Erika didn’t understand what snow was really all about, or that it was dangerous. She didn’t really know why it was bad to wander around outside, at night, with no clothes on. She was only 13 months old -- she was barely walking by herself! Nevertheless, she had to suffer the consequences.

The news is not all bad, though. Erika is better known in Canada as “Canada’s Miracle Child”. After being placed under a warming blanket in the hospital, Erika’s heart spontaneously started beating again. She was in the hospital for six weeks, during which time the doctors rushed to save her fingers, toes, feet, and hands from amputation due to frostbite. Thankfully, amputation turned out to be unnecessary -- all she required was skin grafts and therapy due to a slight deformation of her left foot which requires her to wear special shoes.

Erika’s story is a great example of what can happen if someone is not prepared. Erika didn’t know enough about the cold to really understand how to react to it, and she paid the price. The same is true for all of us -- if we don’t know enough about something, we won’t be able to react to it correctly.

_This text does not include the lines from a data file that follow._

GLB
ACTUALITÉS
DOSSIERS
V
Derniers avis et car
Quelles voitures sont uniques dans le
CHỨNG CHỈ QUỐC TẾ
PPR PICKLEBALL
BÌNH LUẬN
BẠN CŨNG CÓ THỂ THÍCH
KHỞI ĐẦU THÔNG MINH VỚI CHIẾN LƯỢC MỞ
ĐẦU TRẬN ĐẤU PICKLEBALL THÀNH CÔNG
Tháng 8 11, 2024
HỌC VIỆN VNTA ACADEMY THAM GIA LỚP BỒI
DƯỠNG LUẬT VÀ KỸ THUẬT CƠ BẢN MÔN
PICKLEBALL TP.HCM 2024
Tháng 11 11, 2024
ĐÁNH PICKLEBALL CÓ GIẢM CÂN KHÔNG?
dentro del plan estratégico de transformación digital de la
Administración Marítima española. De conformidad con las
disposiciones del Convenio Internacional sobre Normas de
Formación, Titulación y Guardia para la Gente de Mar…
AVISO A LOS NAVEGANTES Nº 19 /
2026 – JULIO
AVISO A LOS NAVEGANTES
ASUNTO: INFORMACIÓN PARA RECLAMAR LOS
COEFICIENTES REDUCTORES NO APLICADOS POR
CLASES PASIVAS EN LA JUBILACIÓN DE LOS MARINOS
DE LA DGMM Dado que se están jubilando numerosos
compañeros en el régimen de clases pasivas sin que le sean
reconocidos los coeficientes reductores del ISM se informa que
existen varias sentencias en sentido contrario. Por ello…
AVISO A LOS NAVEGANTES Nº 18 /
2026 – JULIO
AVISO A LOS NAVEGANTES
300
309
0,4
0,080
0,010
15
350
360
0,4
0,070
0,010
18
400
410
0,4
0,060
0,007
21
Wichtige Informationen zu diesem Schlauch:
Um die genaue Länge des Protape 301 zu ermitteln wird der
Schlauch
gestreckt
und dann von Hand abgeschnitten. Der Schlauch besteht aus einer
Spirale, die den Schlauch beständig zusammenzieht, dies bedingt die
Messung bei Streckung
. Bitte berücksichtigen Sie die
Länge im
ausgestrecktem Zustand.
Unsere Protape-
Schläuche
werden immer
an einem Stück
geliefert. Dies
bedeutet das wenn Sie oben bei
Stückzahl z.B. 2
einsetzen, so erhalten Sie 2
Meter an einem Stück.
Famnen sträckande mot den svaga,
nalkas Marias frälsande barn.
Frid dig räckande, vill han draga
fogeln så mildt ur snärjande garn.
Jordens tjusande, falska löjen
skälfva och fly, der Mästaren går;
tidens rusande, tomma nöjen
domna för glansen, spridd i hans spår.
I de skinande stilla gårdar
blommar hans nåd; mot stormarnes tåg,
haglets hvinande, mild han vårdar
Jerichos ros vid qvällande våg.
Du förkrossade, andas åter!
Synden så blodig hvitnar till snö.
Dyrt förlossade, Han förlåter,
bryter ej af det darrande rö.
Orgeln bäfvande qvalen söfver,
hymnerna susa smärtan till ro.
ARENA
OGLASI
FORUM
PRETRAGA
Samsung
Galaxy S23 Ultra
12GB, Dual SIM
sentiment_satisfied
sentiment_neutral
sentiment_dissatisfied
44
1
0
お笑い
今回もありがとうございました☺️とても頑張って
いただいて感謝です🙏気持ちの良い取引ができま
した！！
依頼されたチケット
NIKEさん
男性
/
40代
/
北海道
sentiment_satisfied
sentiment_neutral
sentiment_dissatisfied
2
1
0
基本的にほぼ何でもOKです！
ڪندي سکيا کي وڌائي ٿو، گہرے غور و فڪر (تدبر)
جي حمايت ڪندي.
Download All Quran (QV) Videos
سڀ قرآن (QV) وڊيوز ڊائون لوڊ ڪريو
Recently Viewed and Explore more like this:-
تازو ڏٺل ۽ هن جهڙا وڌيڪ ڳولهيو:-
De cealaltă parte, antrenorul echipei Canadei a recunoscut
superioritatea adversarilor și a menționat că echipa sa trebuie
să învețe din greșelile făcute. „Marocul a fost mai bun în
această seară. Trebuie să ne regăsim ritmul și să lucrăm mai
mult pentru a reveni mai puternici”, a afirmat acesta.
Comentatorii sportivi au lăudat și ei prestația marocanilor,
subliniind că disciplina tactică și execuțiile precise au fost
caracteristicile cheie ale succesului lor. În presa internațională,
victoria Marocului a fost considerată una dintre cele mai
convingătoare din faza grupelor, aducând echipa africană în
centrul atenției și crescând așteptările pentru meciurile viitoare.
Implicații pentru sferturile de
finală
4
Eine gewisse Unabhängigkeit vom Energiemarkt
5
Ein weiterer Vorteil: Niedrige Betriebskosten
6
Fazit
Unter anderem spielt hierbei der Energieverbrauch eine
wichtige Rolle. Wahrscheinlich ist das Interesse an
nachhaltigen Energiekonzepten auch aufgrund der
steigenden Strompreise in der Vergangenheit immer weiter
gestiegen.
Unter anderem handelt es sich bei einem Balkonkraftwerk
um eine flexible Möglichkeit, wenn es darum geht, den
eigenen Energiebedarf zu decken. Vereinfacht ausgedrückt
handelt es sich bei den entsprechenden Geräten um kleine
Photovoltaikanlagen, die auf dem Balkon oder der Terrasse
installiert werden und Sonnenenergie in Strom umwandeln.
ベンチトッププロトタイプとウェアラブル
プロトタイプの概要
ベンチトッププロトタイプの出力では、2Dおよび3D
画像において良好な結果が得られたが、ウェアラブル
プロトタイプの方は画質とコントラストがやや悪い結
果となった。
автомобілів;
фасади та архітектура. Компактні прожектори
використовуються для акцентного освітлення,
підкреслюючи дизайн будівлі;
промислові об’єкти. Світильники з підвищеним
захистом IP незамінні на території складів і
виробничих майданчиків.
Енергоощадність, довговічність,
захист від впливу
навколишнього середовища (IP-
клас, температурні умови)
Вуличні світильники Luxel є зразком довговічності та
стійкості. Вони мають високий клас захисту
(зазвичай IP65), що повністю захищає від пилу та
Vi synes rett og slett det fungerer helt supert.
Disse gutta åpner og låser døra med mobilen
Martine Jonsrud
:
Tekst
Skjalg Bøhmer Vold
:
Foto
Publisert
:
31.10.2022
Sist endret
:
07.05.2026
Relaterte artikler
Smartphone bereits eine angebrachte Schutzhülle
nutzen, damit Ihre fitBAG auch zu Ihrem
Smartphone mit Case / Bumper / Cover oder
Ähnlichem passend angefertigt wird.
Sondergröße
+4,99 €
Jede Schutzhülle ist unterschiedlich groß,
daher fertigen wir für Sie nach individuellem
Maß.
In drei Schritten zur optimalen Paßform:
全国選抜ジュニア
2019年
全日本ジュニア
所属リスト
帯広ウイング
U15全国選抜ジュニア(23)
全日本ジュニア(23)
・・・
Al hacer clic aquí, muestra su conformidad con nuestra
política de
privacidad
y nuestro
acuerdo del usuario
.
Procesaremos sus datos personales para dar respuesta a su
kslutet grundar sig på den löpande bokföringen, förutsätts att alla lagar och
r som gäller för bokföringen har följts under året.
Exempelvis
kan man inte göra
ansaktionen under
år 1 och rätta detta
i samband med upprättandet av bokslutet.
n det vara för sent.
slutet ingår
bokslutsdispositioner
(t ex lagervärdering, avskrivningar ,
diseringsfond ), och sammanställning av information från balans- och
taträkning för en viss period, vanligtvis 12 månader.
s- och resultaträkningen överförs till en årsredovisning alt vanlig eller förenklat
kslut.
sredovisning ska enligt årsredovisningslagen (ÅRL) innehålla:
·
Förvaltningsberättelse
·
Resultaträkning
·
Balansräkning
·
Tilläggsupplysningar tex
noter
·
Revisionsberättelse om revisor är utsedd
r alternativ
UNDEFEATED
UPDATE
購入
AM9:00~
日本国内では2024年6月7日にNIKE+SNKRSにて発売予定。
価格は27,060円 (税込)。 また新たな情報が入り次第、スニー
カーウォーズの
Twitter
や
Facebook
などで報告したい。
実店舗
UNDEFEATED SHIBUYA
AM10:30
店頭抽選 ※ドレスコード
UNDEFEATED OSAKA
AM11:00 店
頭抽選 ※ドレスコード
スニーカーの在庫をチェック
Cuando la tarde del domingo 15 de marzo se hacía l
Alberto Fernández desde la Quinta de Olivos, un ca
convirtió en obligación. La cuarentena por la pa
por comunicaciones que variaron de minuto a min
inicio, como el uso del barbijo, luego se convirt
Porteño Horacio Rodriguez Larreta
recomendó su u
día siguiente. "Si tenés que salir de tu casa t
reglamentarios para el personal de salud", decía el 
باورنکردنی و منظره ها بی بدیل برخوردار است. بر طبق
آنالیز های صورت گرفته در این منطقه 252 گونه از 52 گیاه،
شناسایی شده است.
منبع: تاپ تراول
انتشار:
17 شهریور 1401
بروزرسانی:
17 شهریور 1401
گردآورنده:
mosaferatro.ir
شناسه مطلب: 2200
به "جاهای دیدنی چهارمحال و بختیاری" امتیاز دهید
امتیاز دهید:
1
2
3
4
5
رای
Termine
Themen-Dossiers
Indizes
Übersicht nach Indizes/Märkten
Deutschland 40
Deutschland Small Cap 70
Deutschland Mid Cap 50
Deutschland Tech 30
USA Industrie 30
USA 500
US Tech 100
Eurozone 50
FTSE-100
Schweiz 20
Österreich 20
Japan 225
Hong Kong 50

If we don’t know what God’s call can look like in our life, we won’t be able to answer it properly. The problem, though, is that the call of God is different for every person! We’re not all called to the same purpose for God’s Kingdom. 1 Corinthians 12:12-20 says, “Just as a body, though one, has many parts, but all its many parts form one body, so it is with Christ. 13 For we were all baptized by one Spirit so as to form one body—whether Jews or Gentiles, slave or free—and we were all given the one Spirit to drink. 14 Even so the body is not made up of one part but of many. 15 Now if the foot should say, “Because I am not a hand, I do not belong to the body,” it would not for that reason stop being part of the body. 16 And if the ear should say, “Because I am not an eye, I do not belong to the body,” it would not for that reason stop being part of the body. 17 If the whole body were an eye, where would the sense of hearing be? If the whole body were an ear, where would the sense of smell be? 18 But in fact God has placed the parts in the body, every one of them, just as he wanted them to be. 19 If they were all one part, where would the body be? 20 As it is, there are many parts, but one body.” Ephesians 4:16 adds, He (meaning Christ) makes the whole body fit together perfectly. As each part does its own special work, it helps the other parts grow, so that the whole body is healthy and growing and full of love.

In these verses, the “body” is the body of Christ, or the church. The body of Christ is set up and organized just like a human body. Every part of the body has it’s own separate function and purpose. The same is true for calling. If someone is called to be a ditch digger, does that mean they’re not as “spiritual” or “good” as someone who is called to be a preacher? Of course not! On the flip side, someone who is called to be a preacher is not necessarily any more helpful to building God’s Kingdom than a ditch digger would be.